Car Workers See City Council
17 January 1961
FROM OUR CORRESPONDENT
OXFORD, JAN. 16
Trade unions represented in Oxford car factories sent a deputation to the City Council today to put before it the facts about unemployment and short time.
Mr Jack Thomas, Oxford district secretary of the Transport and General Workers' Union, leading the deputation, said that since September about 2,000 people had left the industry locally, though this was not reflected in the city's unemployment figures because many people were recruited from elsewhere, particularly from the south coast. Fifteen thousand people in the city, mainly semi-skilled, were on short time, working from two and a half to four days a week. This under-employment position seemed to be deteriorating badly, Mr Thomas said.
The deputation asked the council to make representations to the Government departments concerned, telling them of the serious situation likely to develop in Oxford: to consult the British Motor Corporation and the Pressed Steel Company about their programmes; and, in the event of serious unemployment, to examine the possibility of jobs for redundant car workers on council development projects. The council decided that the appropriate Committee should give immediate consideration to these suggestions.

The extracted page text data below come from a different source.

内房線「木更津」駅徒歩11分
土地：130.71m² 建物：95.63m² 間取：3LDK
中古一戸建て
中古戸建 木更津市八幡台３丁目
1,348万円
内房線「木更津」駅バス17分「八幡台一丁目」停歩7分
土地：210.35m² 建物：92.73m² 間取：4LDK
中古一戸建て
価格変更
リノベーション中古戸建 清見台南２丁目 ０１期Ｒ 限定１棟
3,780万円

Meanwhile shop stewards representing 1,000 men at the radiators branch of Morris Motors, Ltd., Oxford, are urging that for workers on short time wages should not fall below £10 16s. a week. Some men are working two and a half days. Production workers have dropped from £21 a week to just over £10, press shop workers have had their wages halved to £9, and some unskilled hourly paid workers are down to £8.

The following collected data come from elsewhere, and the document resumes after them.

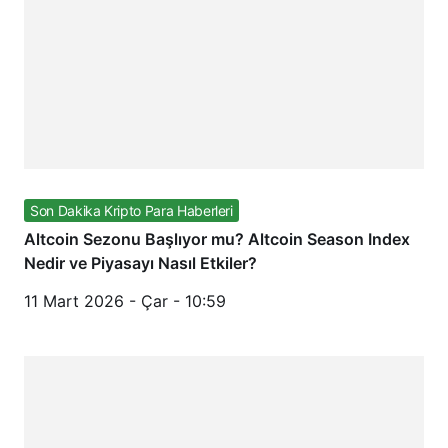
Son Dakika Kripto Para Haberleri
Altcoin Sezonu Başlıyor mu? Altcoin Season Index
Nedir ve Piyasayı Nasıl Etkiler?
11 Mart 2026 - Çar - 10:59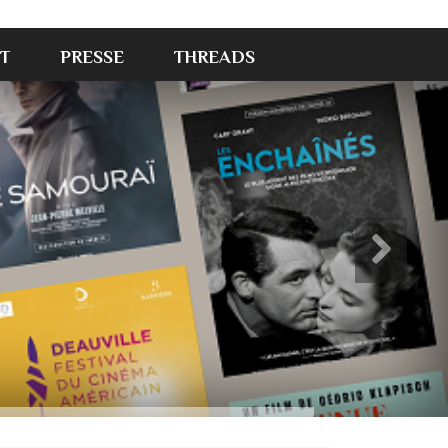
T
PRESSE
THREADS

For the B.M.C. a spokesman said that the demand would obviously mean altering the terms of the guaranteed week. "This was approved on a national basis. We have nothing to say."
OUTPUT FIGURE
Referring to production of Mini-Minors at Morris Motors, Cowley, reported as being cut to 183 a week-a B.M.C. statement from Longbridge, Birmingham. said today:
"The production programme for the Austin Seven and the Morris Mini- Minor and their derivatives at Longbridge and Cowley is running at more than 2,000 a week-one of the highest output figures for any British vehicle at present. Figures published in the press about production at Cowley are misleading because they do not include the entire range of vehicles of this type."
It would appear from this statement that the vast majority of Austin Sevens and Mini-Minors are at present being made at Longbridge.